(Provided records begins)

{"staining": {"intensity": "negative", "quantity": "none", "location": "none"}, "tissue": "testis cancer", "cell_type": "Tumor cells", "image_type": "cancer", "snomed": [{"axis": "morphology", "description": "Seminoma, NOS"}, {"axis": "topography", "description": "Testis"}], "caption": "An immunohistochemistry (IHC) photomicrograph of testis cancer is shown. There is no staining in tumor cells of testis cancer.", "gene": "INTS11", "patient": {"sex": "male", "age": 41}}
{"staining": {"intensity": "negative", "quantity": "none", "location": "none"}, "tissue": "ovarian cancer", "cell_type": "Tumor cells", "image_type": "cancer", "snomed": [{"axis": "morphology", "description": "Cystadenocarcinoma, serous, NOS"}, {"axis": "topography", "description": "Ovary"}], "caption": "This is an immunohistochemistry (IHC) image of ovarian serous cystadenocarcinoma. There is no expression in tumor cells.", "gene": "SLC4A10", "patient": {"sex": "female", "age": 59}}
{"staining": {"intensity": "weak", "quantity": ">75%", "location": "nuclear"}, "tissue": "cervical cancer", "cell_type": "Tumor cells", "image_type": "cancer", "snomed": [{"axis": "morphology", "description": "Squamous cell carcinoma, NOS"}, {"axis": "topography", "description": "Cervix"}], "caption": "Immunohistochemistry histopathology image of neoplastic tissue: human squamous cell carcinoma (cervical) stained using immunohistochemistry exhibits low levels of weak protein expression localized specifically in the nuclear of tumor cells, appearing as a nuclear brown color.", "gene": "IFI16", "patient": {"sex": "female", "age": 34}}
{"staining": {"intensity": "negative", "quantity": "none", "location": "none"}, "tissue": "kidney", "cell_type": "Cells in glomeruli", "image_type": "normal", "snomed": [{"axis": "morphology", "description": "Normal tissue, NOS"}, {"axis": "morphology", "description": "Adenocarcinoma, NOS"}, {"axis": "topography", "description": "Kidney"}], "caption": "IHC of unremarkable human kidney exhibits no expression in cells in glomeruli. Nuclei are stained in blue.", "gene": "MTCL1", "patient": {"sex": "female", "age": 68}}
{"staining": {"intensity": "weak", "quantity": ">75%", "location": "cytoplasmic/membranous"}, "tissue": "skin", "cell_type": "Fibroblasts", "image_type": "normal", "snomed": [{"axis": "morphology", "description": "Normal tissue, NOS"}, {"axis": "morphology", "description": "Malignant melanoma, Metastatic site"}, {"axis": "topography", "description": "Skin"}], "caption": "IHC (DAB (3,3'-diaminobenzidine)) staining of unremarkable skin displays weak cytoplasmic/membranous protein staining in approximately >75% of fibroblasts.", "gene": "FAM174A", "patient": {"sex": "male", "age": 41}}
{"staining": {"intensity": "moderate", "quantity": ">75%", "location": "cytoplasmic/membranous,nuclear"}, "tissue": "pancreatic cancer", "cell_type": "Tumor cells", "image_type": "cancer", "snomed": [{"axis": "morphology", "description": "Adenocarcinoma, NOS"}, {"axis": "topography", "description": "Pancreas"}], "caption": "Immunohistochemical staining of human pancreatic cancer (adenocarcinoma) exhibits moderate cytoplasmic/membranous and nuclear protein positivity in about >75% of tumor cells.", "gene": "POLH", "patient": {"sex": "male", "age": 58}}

(Provided records ends)

**Description of the task:** All of the entries should be repeated word for word.

**Written answer:**
{"staining": {"intensity": "negative", "quantity": "none", "location": "none"}, "tissue": "testis cancer", "cell_type": "Tumor cells", "image_type": "cancer", "snomed": [{"axis": "morphology", "description": "Seminoma, NOS"}, {"axis": "topography", "description": "Testis"}], "caption": "An immunohistochemistry (IHC) photomicrograph of testis cancer is shown. There is no staining in tumor cells of testis cancer.", "gene": "INTS11", "patient": {"sex": "male", "age": 41}}
{"staining": {"intensity": "negative", "quantity": "none", "location": "none"}, "tissue": "ovarian cancer", "cell_type": "Tumor cells", "image_type": "cancer", "snomed": [{"axis": "morphology", "description": "Cystadenocarcinoma, serous, NOS"}, {"axis": "topography", "description": "Ovary"}], "caption": "This is an immunohistochemistry (IHC) image of ovarian serous cystadenocarcinoma. There is no expression in tumor cells.", "gene": "SLC4A10", "patient": {"sex": "female", "age": 59}}
{"staining": {"intensity": "weak", "quantity": ">75%", "location": "nuclear"}, "tissue": "cervical cancer", "cell_type": "Tumor cells", "image_type": "cancer", "snomed": [{"axis": "morphology", "description": "Squamous cell carcinoma, NOS"}, {"axis": "topography", "description": "Cervix"}], "caption": "Immunohistochemistry histopathology image of neoplastic tissue: human squamous cell carcinoma (cervical) stained using immunohistochemistry exhibits low levels of weak protein expression localized specifically in the nuclear of tumor cells, appearing as a nuclear brown color.", "gene": "IFI16", "patient": {"sex": "female", "age": 34}}
{"staining": {"intensity": "negative", "quantity": "none", "location": "none"}, "tissue": "kidney", "cell_type": "Cells in glomeruli", "image_type": "normal", "snomed": [{"axis": "morphology", "description": "Normal tissue, NOS"}, {"axis": "morphology", "description": "Adenocarcinoma, NOS"}, {"axis": "topography", "description": "Kidney"}], "caption": "IHC of unremarkable human kidney exhibits no expression in cells in glomeruli. Nuclei are stained in blue.", "gene": "MTCL1", "patient": {"sex": "female", "age": 68}}
{"staining": {"intensity": "weak", "quantity": ">75%", "location": "cytoplasmic/membranous"}, "tissue": "skin", "cell_type": "Fibroblasts", "image_type": "normal", "snomed": [{"axis": "morphology", "description": "Normal tissue, NOS"}, {"axis": "morphology", "description": "Malignant melanoma, Metastatic site"}, {"axis": "topography", "description": "Skin"}], "caption": "IHC (DAB (3,3'-diaminobenzidine)) staining of unremarkable skin displays weak cytoplasmic/membranous protein staining in approximately >75% of fibroblasts.", "gene": "FAM174A", "patient": {"sex": "male", "age": 41}}
{"staining": {"intensity": "moderate", "quantity": ">75%", "location": "cytoplasmic/membranous,nuclear"}, "tissue": "pancreatic cancer", "cell_type": "Tumor cells", "image_type": "cancer", "snomed": [{"axis": "morphology", "description": "Adenocarcinoma, NOS"}, {"axis": "topography", "description": "Pancreas"}], "caption": "Immunohistochemical staining of human pancreatic cancer (adenocarcinoma) exhibits moderate cytoplasmic/membranous and nuclear protein positivity in about >75% of tumor cells.", "gene": "POLH", "patient": {"sex": "male", "age": 58}}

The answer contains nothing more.